Book Review: Credo
The day crept in dim and low and misty this morning. I took a long walk and found cobwebs draped merrily over every available leaf, each strand starred with dew. Today is a reading day, and I have hours to go before I sleep. I'm hoping for a writing day soon, but these past weeks have been wild, and I haven't yet managed to cull the thoughts waiting for this space. There's so much I want to share: to be here is to be feasted, daily, and I keep wanting to pass on the delight. So, though I don't have time today for much contemplation, here's a book review I wrote for a formative assignment. I share it mainly because I am deeply intrigued by the author, a theologian who focused strongly on the beautiful, and I think perhaps many who read here would find delight in his work. I'm captivated by his fervor to describe the beauty of God, by his view of the Creed as an outworking of Love. So, read the review, but I hope it leads you to the book, and on to other excellent explorations. And may your day, misty like mine, or bright in the waning of autumn, be blessed. Credo: A Review
Reflecting on the line in the Apostle’s Creed affirming belief in the “communion of the saints, “ Hans Urs von Balthasar described the saints as “open treasure-houses accessible to all, like flowing fountains at which everyone can drink.” In Credo, a slim book of pithy reflections on the lines of the Apostles’ Creed, von Balthasar embodied the generosity he described. Written near the end of his life, Credo is a series of brief meditations offering an invitation to the treasure house of insight gathered over the author’s lifelong study of Scripture, theology, and doctrine.
An eminent theologian, described by his mentor Henri de Lubac as perhaps “the most cultivated man of his time,”von Balthasar was one of the most influential Catholic intellectuals and theologians of the twentieth century. Author of over a hundred books, founder of a lay community, friend and interlocutor of the influential Karl Barth, von Balthasar is perhaps most famous for his sixteen-volume treatise of systematic theology. He was a theologian concerned to engage redemptively with the questions of modernity while simultaneously casting a new vision of theology centered on the transcendent ideas of truth, goodness, and beauty.
In light of these momentous and verbose achievements, Credo first strikes the reader with its brief simplicity. While much of von Balthasar’s work could certainly be described as an open treasure house of theological knowledge, Credo is more intimate; the invitation to an inmost room where the real treasure is kept. This simple volume of reflective, vivid, often lyrical prose reads as a collection of the author’s key thoughts, gem-like insights culled from decades of theological study. In presenting them near the end of his life, in words accessible to a wide readership, one feels that von Balthasar is returning to essentials, affirming and presenting the seeded truth from which his great theologies grew.

——

JOB A
According to the book review, how many volumes make up von Balthasar's treatise of systematic theology?

DATA TO USE
——

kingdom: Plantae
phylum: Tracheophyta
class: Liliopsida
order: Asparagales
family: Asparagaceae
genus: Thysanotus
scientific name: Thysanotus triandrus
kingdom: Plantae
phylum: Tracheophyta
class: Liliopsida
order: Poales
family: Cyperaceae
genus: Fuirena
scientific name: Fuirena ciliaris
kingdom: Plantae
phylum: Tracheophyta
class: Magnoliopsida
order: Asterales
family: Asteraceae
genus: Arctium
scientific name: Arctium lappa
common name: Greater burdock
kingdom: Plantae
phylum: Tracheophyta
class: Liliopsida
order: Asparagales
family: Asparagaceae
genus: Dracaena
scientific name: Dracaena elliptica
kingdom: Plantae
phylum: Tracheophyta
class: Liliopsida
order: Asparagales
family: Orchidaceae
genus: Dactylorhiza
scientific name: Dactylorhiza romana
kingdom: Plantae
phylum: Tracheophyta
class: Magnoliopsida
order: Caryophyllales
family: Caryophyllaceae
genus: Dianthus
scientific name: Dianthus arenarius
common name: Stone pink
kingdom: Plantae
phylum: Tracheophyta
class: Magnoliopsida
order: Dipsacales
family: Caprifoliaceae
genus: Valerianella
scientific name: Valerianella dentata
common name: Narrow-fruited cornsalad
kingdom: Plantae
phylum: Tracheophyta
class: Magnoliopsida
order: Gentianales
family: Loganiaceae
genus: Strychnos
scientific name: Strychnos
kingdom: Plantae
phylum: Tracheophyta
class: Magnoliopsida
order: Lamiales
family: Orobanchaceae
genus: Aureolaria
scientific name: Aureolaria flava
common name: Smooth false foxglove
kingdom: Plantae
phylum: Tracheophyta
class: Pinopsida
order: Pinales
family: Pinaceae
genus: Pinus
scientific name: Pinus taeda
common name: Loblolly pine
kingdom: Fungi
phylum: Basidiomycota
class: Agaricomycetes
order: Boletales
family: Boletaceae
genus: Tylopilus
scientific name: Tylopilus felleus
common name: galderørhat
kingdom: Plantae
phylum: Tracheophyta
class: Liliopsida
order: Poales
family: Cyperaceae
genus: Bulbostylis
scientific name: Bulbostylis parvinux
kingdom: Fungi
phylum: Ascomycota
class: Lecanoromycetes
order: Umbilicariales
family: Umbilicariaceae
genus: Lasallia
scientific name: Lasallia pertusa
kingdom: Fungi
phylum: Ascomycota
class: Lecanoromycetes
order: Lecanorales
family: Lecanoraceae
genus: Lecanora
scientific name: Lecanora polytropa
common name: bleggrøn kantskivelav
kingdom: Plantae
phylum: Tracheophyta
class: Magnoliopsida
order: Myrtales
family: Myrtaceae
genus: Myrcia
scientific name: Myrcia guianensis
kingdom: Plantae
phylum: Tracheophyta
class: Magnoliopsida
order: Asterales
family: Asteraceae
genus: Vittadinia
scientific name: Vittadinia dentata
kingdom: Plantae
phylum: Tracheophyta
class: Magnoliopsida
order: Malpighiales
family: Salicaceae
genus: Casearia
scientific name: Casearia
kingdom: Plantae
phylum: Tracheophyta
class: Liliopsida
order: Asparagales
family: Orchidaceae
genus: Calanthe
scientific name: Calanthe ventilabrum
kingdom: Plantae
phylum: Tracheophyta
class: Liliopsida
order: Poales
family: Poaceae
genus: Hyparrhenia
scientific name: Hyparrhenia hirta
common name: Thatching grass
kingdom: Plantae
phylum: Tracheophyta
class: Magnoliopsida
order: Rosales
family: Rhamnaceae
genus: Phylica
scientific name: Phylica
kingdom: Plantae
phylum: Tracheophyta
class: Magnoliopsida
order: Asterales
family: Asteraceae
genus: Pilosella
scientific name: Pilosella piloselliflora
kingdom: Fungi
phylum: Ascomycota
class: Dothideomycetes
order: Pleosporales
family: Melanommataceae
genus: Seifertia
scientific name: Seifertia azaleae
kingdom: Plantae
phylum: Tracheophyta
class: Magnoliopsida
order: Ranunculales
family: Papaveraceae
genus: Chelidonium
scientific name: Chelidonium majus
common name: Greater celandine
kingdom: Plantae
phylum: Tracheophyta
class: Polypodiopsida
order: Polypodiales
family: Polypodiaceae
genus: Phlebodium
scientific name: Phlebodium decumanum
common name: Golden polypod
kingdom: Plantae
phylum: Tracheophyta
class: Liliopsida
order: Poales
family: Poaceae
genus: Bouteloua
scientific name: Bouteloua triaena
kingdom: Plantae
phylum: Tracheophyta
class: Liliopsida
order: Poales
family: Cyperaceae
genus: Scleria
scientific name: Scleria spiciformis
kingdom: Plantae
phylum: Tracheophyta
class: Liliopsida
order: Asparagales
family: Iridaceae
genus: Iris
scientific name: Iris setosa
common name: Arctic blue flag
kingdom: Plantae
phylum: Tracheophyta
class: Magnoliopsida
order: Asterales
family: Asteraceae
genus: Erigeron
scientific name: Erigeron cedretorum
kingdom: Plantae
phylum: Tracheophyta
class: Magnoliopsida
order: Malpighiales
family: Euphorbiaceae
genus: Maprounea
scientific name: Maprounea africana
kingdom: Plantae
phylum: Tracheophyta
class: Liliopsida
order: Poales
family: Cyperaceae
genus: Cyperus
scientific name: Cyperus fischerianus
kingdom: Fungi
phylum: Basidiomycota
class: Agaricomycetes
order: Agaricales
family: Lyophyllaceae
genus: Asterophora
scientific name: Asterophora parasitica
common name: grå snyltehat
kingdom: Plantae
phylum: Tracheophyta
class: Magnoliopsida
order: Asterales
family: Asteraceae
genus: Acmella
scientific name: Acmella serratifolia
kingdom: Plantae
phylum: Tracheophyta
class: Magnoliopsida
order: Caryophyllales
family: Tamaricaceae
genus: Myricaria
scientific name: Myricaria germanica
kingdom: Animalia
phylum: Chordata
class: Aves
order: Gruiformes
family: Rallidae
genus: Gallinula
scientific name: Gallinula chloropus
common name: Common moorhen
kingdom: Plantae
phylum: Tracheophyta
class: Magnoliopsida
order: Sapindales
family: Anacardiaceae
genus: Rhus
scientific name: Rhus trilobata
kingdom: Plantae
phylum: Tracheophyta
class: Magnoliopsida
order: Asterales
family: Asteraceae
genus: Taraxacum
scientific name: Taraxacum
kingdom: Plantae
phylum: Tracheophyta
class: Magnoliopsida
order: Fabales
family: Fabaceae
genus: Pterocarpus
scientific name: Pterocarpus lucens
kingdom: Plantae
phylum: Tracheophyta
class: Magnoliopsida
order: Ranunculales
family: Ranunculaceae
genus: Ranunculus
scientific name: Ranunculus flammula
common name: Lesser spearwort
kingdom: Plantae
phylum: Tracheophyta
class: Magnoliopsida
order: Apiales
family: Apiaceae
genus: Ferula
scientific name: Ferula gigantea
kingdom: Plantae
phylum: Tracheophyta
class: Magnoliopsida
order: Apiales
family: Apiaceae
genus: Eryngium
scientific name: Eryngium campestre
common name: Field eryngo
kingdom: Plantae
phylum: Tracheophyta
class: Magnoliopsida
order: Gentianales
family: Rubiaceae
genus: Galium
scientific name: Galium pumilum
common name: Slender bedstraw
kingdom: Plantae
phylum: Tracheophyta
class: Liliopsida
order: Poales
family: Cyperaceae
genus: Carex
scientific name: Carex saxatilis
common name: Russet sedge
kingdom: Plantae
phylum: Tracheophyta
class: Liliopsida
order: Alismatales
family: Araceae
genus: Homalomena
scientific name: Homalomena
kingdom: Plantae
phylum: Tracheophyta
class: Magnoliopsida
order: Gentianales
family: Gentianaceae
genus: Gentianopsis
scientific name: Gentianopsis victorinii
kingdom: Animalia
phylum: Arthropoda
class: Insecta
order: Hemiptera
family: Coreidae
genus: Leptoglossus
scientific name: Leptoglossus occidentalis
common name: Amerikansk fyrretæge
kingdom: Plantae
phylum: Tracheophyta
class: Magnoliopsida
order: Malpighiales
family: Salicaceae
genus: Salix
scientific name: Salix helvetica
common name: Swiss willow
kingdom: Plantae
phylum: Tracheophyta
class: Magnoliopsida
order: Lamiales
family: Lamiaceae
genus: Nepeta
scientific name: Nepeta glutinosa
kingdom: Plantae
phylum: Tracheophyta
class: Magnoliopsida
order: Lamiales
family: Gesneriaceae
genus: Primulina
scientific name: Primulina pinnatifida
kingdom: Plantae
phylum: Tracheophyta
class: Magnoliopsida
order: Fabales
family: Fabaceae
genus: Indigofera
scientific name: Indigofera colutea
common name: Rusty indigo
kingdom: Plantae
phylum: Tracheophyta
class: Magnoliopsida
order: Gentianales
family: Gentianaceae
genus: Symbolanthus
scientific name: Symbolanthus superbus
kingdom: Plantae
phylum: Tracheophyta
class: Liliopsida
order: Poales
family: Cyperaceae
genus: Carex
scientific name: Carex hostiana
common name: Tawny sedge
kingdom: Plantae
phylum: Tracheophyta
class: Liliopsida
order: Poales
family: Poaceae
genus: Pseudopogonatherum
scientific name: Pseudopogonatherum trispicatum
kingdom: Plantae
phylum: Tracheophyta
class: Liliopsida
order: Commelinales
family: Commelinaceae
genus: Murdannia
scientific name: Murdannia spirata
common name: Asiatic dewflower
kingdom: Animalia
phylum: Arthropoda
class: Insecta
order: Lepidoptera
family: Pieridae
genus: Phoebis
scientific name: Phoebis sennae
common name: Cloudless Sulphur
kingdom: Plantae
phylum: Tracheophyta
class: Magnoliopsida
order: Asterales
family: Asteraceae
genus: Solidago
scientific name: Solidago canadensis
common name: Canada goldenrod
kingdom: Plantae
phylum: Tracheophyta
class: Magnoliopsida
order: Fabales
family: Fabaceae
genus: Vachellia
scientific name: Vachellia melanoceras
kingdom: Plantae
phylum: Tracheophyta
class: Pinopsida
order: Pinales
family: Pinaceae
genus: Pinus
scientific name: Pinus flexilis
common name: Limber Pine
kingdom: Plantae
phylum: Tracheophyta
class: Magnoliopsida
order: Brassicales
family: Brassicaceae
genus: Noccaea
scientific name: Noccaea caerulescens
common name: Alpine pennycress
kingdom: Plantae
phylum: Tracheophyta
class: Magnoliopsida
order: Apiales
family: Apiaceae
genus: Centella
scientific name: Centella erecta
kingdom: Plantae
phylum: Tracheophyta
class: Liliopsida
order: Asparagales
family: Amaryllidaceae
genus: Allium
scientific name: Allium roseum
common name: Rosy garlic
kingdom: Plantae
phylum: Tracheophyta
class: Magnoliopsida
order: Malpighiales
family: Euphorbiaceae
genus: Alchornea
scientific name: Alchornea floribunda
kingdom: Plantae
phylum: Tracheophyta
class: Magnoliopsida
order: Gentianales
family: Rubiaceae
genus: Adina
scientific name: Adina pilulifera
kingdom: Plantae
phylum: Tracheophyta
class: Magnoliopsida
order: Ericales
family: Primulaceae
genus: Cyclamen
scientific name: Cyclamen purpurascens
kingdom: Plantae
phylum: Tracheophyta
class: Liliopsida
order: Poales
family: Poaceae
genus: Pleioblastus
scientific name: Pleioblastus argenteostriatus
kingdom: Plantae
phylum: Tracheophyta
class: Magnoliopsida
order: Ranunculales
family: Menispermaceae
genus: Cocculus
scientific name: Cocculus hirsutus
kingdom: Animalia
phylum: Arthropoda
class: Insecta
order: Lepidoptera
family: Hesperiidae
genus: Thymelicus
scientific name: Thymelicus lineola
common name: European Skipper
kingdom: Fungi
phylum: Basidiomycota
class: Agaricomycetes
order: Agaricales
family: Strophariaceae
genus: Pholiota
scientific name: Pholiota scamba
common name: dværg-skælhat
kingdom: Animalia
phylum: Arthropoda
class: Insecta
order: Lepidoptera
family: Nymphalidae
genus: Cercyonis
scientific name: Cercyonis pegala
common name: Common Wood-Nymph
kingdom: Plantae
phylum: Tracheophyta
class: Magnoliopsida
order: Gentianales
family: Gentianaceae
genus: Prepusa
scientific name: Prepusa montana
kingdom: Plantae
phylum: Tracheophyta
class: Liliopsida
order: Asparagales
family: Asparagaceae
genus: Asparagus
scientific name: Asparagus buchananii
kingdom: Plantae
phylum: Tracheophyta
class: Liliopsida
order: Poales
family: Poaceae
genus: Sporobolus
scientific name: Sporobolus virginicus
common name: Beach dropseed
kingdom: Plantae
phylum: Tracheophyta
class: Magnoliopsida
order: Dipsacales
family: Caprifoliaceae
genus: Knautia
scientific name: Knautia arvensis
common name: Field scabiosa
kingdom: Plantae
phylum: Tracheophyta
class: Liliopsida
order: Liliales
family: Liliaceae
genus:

——

JOB B
Arrange the lines of the entries as a numbered list, starting at the line with "scientific name: Cyclamen purpurascens" and continuing up to and including the line with "genus: Cocculus". Leave out any blank lines.

SOLUTION A
Sixteen volumes.

SOLUTION B
1. scientific name: Cyclamen purpurascens
2. kingdom: Plantae
3. phylum: Tracheophyta
4. class: Liliopsida
5. order: Poales
6. family: Poaceae
7. genus: Pleioblastus
8. scientific name: Pleioblastus argenteostriatus
9. kingdom: Plantae
10. phylum: Tracheophyta
11. class: Magnoliopsida
12. order: Ranunculales
13. family: Menispermaceae
14. genus: Cocculus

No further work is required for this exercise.